One thing’s for sure, though. Scorsese knew exactly what he was talking about when he spoke of the immersive power of 3D, and in his hands it is masterful. Each shot is gorgeously composed with a textural spatial sense and an astonishingly impressive depth of field that hits you visually, psychologically and emotionally. Doubly extraordinary is the tactile impression left throughout. While there is CGI here and there, the train station set of “Hugo” is a living, breathing entity that looked like it cost a very pretty penny, to put it lightly. But the money is up there on the screen and from a visual standpoint the film is breathtaking. The contour and textures evinced in Robert Richardson’s cinematography are stunning as are the many wonderfully choreographed moving and tracking shots – one particular camera movement sweeping up through the dusty bowels of the clock tower is simply majestic (even if some computer trickery may have been utilized to pull it off). To the untrained eye it might not be clear why 3D was used outside of a few of the dream-sequence set-pieces, but the humanity conveyed in each shot is subtly impactful, and enhanced by the dimensionality.

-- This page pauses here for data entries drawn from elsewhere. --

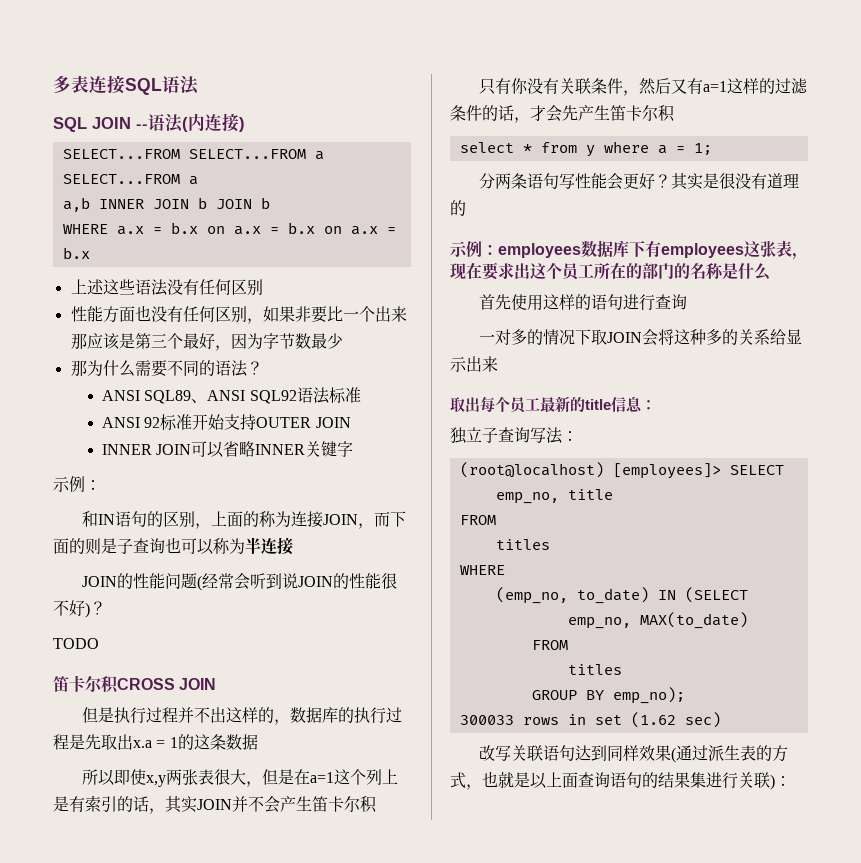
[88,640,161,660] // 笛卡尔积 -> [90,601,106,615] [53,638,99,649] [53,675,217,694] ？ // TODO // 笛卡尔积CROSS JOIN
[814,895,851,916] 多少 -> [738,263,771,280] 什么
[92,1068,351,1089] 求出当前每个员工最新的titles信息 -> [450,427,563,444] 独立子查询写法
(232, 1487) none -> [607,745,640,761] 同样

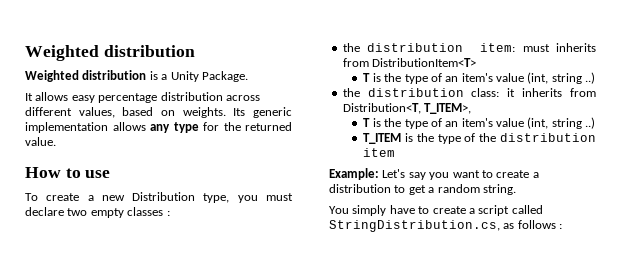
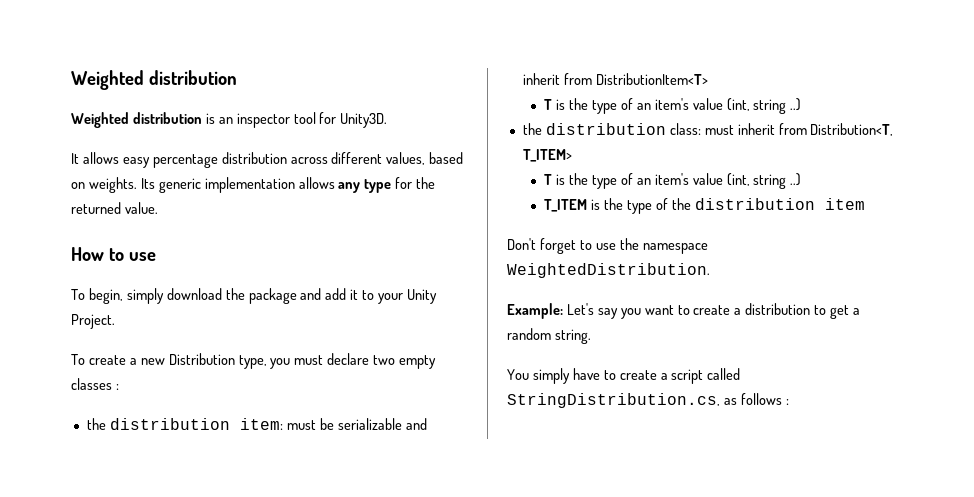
[161,71,248,82] a Unity Package. -> [218,112,388,128] an inspector tool for Unity3D.
(111, 174) none -> [71,288,438,304] [71,314,115,329] // To begin, simply download the package and add it to your Unity Project.
[556,43,596,52] inherits -> [319,418,427,430] [522,73,560,85] be serializable and inherit
[507,88,563,97] it inherits -> [704,123,775,135] must inherit
[424,103,472,114] T_ITEM>, -> [522,149,572,162] T_ITEM>
(396, 152) none -> [507,238,708,254] [507,263,710,278] // Don't forget to use the namespace WeightedDistribution.

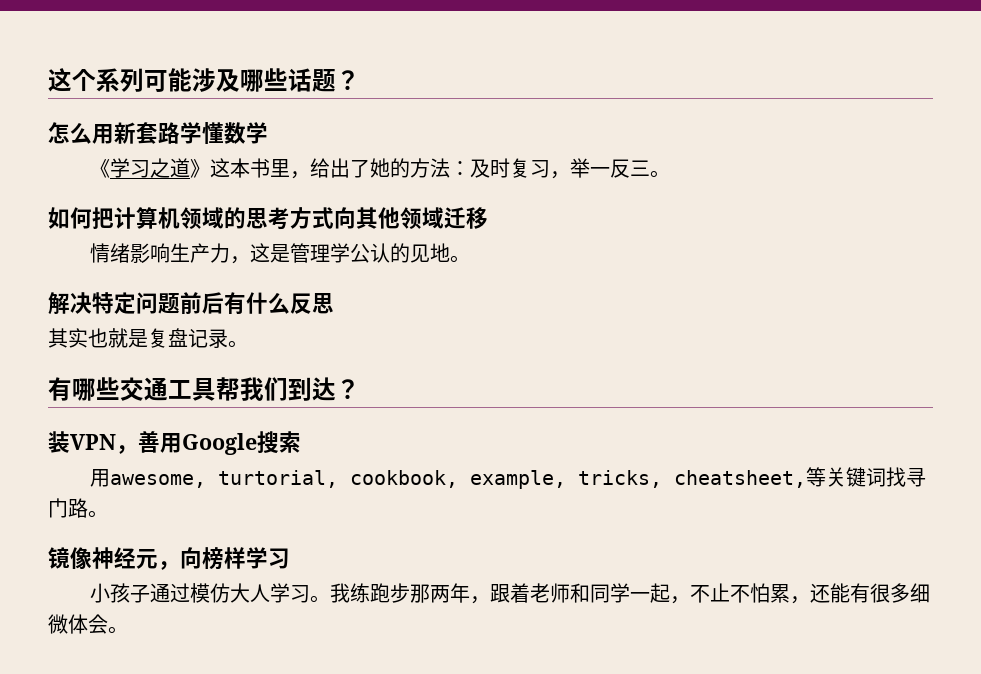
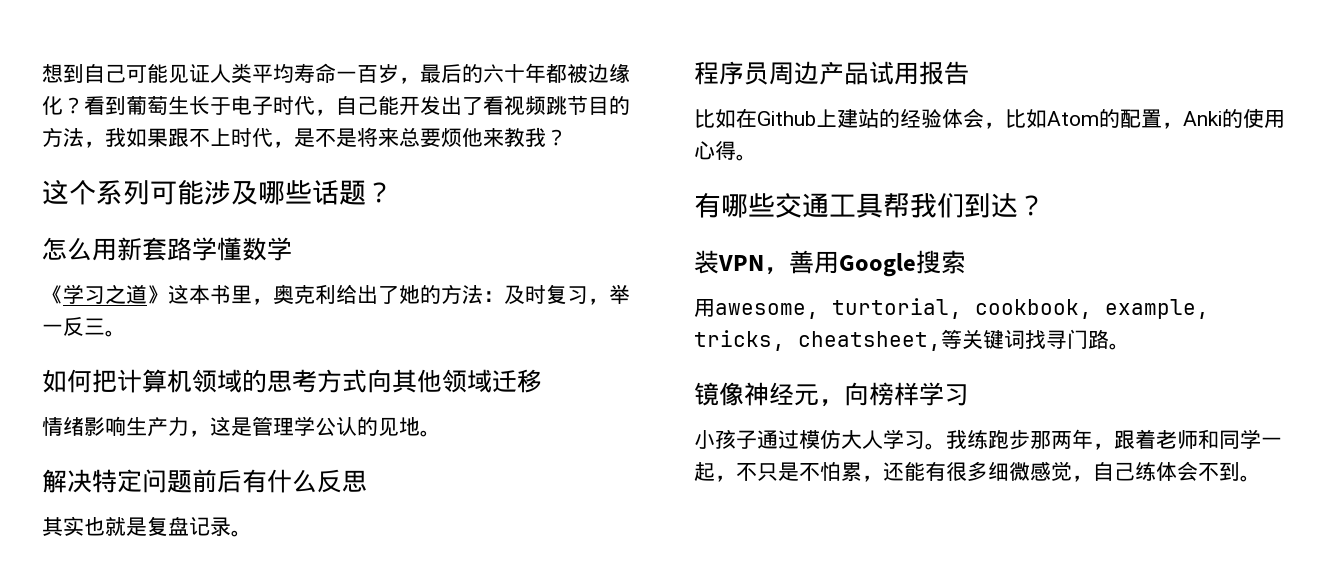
(48, 80) none -> [42,63,630,84] [42,95,630,116] [42,127,567,148] 想到自己可能见证人类平均寿命一百岁，最后的六十年都被边缘化？看到葡萄生长于电子时代，自己能开发出了看视频跳节目的方法，我如果跟不上时代，是不是将来总要烦他来教我？ //
(310, 175) none -> [273,284,336,305] 奥克利
(248, 344) none -> [694,61,969,85] [694,108,1285,129] [694,141,757,161] // 程序员周边产品试用报告 // 比如在Github上建站的经验体会，比如Atom的配置，Anki的使用心得。
[709,583,730,602] 止 -> [757,462,799,481] 只是
[68,614,108,634] 体会 -> [1030,461,1240,482] 感觉，自己练体会不到

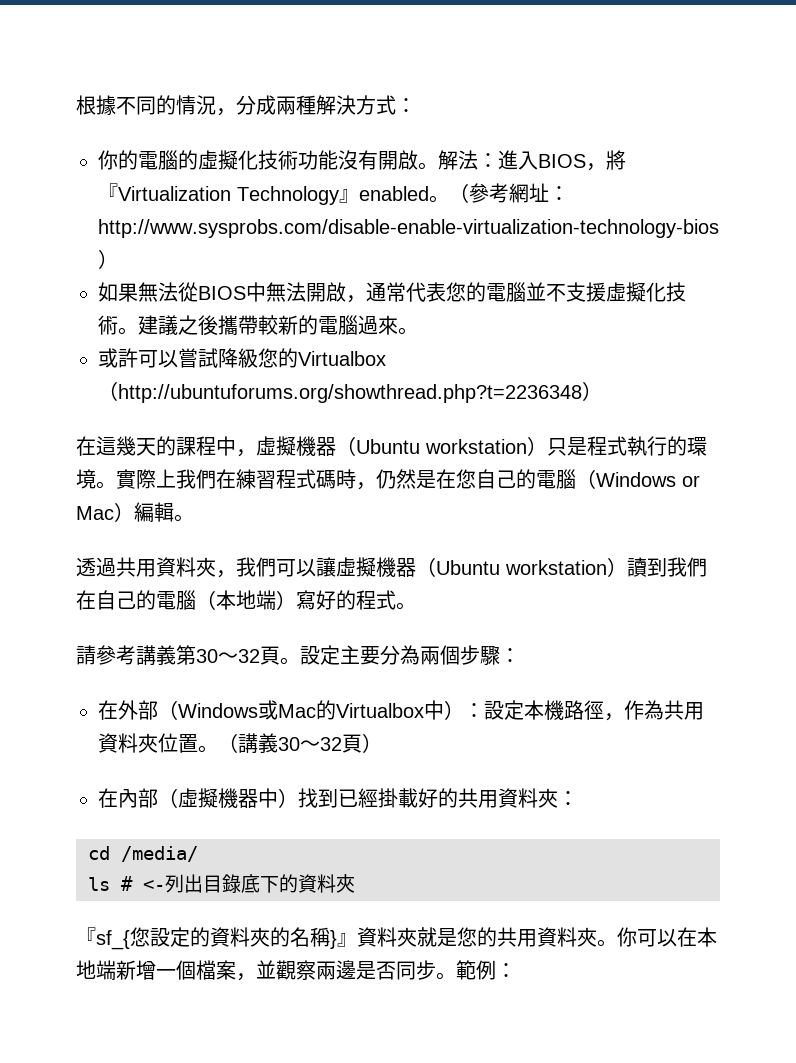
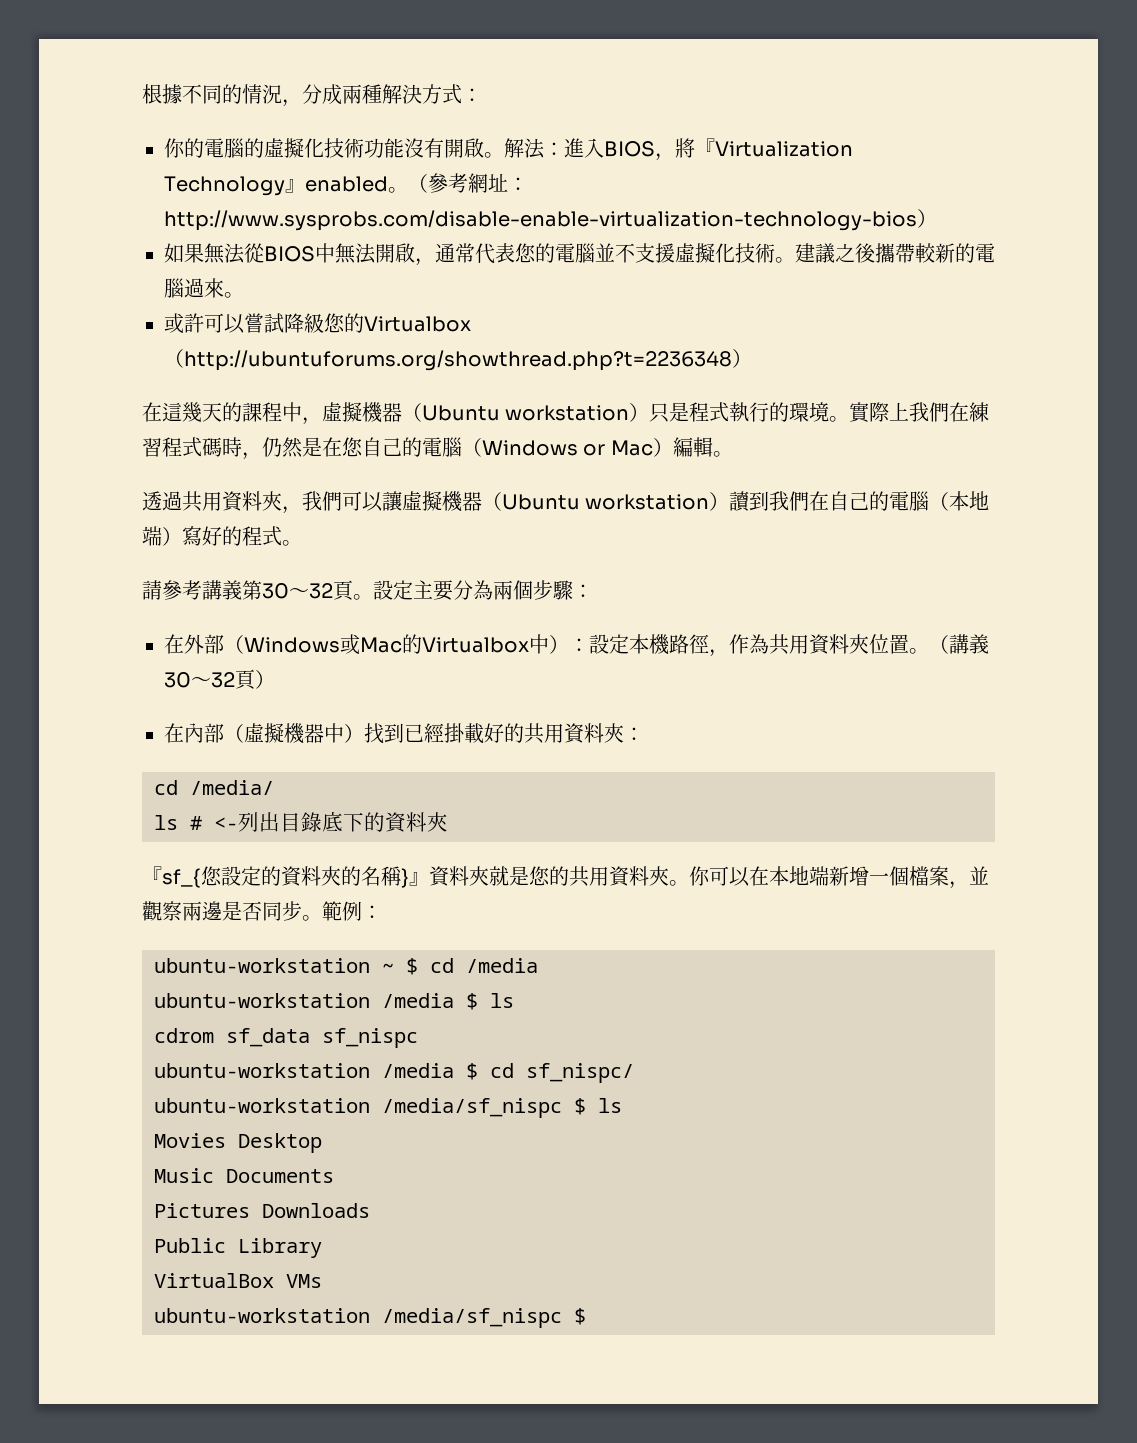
(516, 970) none -> [154,958,538,975] [154,993,514,1010] [154,1028,418,1048] [154,1063,634,1083] [154,1098,622,1118] [154,1133,322,1153] [154,1168,334,1183] [154,1203,370,1218] [154,1238,322,1258] [154,1273,322,1288] [154,1308,586,1328] // ubuntu-workstation ~ $ cd /media // ubuntu-workstation /media $ ls // cdrom sf_data sf_nispc // ubuntu-workstation /media $ cd sf_nispc/ // ubuntu-workstation /media/sf_nispc $ ls // Movies Desktop // Music Documents // Pictures Downloads // Public Library // VirtualBox VMs // ubuntu-workstation /media/sf_nispc $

“Hugo” may prove to be a divisive film. It’s surely going to win over cinephiles, but there’s still a question about whether its old-fashioned storybook mien will connect with modern-day audiences. However, the patient viewer will be rewarded, especially in the film’s magical finale, which arguably ranks among the most moving and loving sequences Scorsese has ever committed to celluloid. The film hits theaters in its fully completed form right before the Thanksgiving weekend on November 23rd.